Guérin believes the findings by the Appeal Court are a stretch. “One has to poorly understand cannabis to say that the cultivation of four cannabis plants will break the SQDC’s monopoly,” said Guérin. “All the other provinces, apart from Manitoba, allow for regulated homegrown cannabis, and it hasn’t had an adverse effect on the cannabis legal market.”

But Redko believes that it is not “particularly controversial that a province is acting within its jurisdiction over property and civil rights when it decides to regulate the market for a particular substance by creating a state monopoly, and adopting multiple methods of enforcing that monopoly.”

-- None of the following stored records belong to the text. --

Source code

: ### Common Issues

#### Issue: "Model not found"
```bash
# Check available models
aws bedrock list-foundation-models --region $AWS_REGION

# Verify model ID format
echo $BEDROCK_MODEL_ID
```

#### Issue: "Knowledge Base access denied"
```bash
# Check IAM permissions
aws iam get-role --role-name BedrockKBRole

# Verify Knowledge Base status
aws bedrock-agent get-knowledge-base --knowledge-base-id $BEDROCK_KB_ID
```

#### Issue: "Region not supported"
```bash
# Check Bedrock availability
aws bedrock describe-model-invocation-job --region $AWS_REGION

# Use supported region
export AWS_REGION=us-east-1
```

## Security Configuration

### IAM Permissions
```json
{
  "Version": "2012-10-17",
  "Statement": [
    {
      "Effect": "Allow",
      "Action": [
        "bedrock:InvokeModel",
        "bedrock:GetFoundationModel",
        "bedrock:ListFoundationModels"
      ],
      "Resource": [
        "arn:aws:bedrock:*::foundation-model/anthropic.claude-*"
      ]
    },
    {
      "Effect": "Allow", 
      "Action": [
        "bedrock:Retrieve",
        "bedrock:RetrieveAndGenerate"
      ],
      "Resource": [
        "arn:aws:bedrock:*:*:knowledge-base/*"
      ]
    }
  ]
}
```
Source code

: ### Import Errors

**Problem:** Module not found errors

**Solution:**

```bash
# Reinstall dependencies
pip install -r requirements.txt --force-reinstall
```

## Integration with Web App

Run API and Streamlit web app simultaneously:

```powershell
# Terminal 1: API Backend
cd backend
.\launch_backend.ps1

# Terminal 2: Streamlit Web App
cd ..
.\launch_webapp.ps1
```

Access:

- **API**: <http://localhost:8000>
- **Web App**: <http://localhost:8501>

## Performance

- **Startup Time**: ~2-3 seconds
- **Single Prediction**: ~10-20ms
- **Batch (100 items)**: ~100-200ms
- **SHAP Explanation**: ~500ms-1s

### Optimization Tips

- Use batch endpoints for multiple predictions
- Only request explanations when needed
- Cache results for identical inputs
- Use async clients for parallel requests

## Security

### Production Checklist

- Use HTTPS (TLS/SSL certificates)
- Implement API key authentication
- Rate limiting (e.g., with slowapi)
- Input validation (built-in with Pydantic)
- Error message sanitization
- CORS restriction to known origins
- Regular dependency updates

At the classification stage the Appeal Court found that both the federal legislation and Quebec’s legislation have parallel objectives. Parliament “decriminalized” the possession of limited quantity of cannabis to minimize the role of organized crime while the provincial legislature seeks to effectively control access to cannabis, held the Appeal Court.

Grey believes that the Appeal Court misspoke when it asserts that Parliament decriminalized cannabis. Rather, he maintains that they regulated it and made it legal.

“The same thing applies to liquor to some extent,” said Grey. “There are some regulations and there are consequences for being drunk. There are all sorts of things that are lawful that may be regulated. That’s what they did. But to say that they didn’t legalize it, that they only decriminalized it, is to my view an inexact use of language.”

The Appeal Court also rejected Murray-Hall’s arguments that the impugned provisions should be declared of no force or effect under the doctrine of federal paramountcy as they frustrate the purpose of the federal law. Instead, the Appeal Court found that sections 5 and 10 of the Cannabis Regulation Act fall within the broad plenary jurisdiction of criminal law and may be interpreted in a manner that is consistent with the principle of cooperative federalism.

“One of the lingering questions after this judgment, which I think the Court of Appeal didn’t address at all, is what happens in the context of a paramountcy analysis when both Parliament and a provincial legislature purport to pursue the same or similar purpose but in different ways – one of which seems intentionally incompatible with the other,” said Redko.

Redko points out that then federal Minister of Health Ginette Petitpas Taylor testified before the Senate and said that it “is critically important to permit personal cultivation in order to support the government’s objective of displacing the illegal market.” But the Appeal Court found that there was not enough evidence linking home cultivation to the stated purposes of the federal Cannabis Act. “That leaves the uncomfortable impression that the federal decriminalization of home cultivation plays little to no role in realizing Parliament’s intent,” said Redko. “That does not seem right, and in my view, the Court of Appeal does not sufficiently address that problem, relying instead on the principle of cooperative federalism and the fact that the bar is very high to find an impairment of the federal objective, to ultimately hold that no conflict exists between Quebec’s law and Parliament’s.”

Grey too has qualms over the Appeal Court’s take on cooperative federalism.

“It should go to the SCC and should be revisited because one thing that gets lost in the mix, and that is in favouring both governments, individual rights are restricted,” said Grey. “It’s an orthodox decision in that way but it is also not a good one. For one thing, there is no concern at all about the individual’s liberty.”